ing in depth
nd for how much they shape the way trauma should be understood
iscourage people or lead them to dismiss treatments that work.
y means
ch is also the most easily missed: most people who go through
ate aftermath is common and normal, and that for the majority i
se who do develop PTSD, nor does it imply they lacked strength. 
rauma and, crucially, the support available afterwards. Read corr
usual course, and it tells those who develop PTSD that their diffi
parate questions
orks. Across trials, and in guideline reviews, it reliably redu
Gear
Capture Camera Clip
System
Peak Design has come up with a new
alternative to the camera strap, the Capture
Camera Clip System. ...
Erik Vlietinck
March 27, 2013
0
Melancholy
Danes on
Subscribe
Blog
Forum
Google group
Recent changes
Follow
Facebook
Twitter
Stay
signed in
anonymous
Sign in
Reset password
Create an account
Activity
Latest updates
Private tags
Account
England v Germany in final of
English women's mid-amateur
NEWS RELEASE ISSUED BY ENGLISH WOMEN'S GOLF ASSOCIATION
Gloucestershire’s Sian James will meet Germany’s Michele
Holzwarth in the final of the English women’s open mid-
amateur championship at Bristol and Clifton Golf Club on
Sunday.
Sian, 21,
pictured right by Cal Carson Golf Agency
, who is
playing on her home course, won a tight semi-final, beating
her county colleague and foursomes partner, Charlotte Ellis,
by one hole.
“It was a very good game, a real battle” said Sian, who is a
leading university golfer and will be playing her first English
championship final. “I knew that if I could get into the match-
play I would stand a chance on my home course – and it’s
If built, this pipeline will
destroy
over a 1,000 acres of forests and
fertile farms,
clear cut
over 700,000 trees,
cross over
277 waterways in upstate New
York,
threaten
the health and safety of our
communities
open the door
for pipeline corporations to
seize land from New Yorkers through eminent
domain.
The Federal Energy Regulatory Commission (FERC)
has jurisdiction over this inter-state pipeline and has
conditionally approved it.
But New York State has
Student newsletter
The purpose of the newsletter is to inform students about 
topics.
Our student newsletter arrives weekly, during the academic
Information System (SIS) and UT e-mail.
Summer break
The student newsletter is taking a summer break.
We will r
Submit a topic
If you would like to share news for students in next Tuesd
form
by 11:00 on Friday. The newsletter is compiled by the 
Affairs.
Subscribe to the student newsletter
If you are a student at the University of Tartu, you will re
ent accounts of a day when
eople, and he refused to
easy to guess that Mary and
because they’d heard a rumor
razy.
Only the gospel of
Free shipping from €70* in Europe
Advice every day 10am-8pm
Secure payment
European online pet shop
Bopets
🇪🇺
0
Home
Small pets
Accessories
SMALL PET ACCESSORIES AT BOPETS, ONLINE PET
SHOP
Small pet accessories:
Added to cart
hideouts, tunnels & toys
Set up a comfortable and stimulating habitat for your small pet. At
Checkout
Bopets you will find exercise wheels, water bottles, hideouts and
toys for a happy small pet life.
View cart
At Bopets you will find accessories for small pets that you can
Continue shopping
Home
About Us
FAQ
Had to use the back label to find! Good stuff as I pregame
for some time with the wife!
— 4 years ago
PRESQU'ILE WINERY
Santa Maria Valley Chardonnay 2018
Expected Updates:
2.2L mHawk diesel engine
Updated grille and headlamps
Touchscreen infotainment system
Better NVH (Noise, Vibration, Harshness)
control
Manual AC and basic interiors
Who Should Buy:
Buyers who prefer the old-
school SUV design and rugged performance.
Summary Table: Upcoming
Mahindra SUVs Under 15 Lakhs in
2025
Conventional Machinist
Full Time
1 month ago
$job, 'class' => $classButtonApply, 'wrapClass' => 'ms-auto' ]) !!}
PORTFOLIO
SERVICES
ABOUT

________________

— EXERCISE —
Change "pipeline corporations" to "energy companies" in the lines and give them back with nothing else altered.

— ANSWER SPACE —
ing in depth
nd for how much they shape the way trauma should be understood
iscourage people or lead them to dismiss treatments that work.
y means
ch is also the most easily missed: most people who go through
ate aftermath is common and normal, and that for the majority i
se who do develop PTSD, nor does it imply they lacked strength. 
rauma and, crucially, the support available afterwards. Read corr
usual course, and it tells those who develop PTSD that their diffi
parate questions
orks. Across trials, and in guideline reviews, it reliably redu
Gear
Capture Camera Clip
System
Peak Design has come up with a new
alternative to the camera strap, the Capture
Camera Clip System. ...
Erik Vlietinck
March 27, 2013
0
Melancholy
Danes on
Subscribe
Blog
Forum
Google group
Recent changes
Follow
Facebook
Twitter
Stay
signed in
anonymous
Sign in
Reset password
Create an account
Activity
Latest updates
Private tags
Account
England v Germany in final of
English women's mid-amateur
NEWS RELEASE ISSUED BY ENGLISH WOMEN'S GOLF ASSOCIATION
Gloucestershire’s Sian James will meet Germany’s Michele
Holzwarth in the final of the English women’s open mid-
amateur championship at Bristol and Clifton Golf Club on
Sunday.
Sian, 21,
pictured right by Cal Carson Golf Agency
, who is
playing on her home course, won a tight semi-final, beating
her county colleague and foursomes partner, Charlotte Ellis,
by one hole.
“It was a very good game, a real battle” said Sian, who is a
leading university golfer and will be playing her first English
championship final. “I knew that if I could get into the match-
play I would stand a chance on my home course – and it’s
If built, this pipeline will
destroy
over a 1,000 acres of forests and
fertile farms,
clear cut
over 700,000 trees,
cross over
277 waterways in upstate New
York,
threaten
the health and safety of our
communities
open the door
for energy companies to
seize land from New Yorkers through eminent
domain.
The Federal Energy Regulatory Commission (FERC)
has jurisdiction over this inter-state pipeline and has
conditionally approved it.
But New York State has
Student newsletter
The purpose of the newsletter is to inform students about 
topics.
Our student newsletter arrives weekly, during the academic
Information System (SIS) and UT e-mail.
Summer break
The student newsletter is taking a summer break.
We will r
Submit a topic
If you would like to share news for students in next Tuesd
form
by 11:00 on Friday. The newsletter is compiled by the 
Affairs.
Subscribe to the student newsletter
If you are a student at the University of Tartu, you will re
ent accounts of a day when
eople, and he refused to
easy to guess that Mary and
because they’d heard a rumor
razy.
Only the gospel of
Free shipping from €70* in Europe
Advice every day 10am-8pm
Secure payment
European online pet shop
Bopets
🇪🇺
0
Home
Small pets
Accessories
SMALL PET ACCESSORIES AT BOPETS, ONLINE PET
SHOP
Small pet accessories:
Added to cart
hideouts, tunnels & toys
Set up a comfortable and stimulating habitat for your small pet. At
Checkout
Bopets you will find exercise wheels, water bottles, hideouts and
toys for a happy small pet life.
View cart
At Bopets you will find accessories for small pets that you can
Continue shopping
Home
About Us
FAQ
Had to use the back label to find! Good stuff as I pregame
for some time with the wife!
— 4 years ago
PRESQU'ILE WINERY
Santa Maria Valley Chardonnay 2018
Expected Updates:
2.2L mHawk diesel engine
Updated grille and headlamps
Touchscreen infotainment system
Better NVH (Noise, Vibration, Harshness)
control
Manual AC and basic interiors
Who Should Buy:
Buyers who prefer the old-
school SUV design and rugged performance.
Summary Table: Upcoming
Mahindra SUVs Under 15 Lakhs in
2025
Conventional Machinist
Full Time
1 month ago
$job, 'class' => $classButtonApply, 'wrapClass' => 'ms-auto' ]) !!}
PORTFOLIO
SERVICES
ABOUT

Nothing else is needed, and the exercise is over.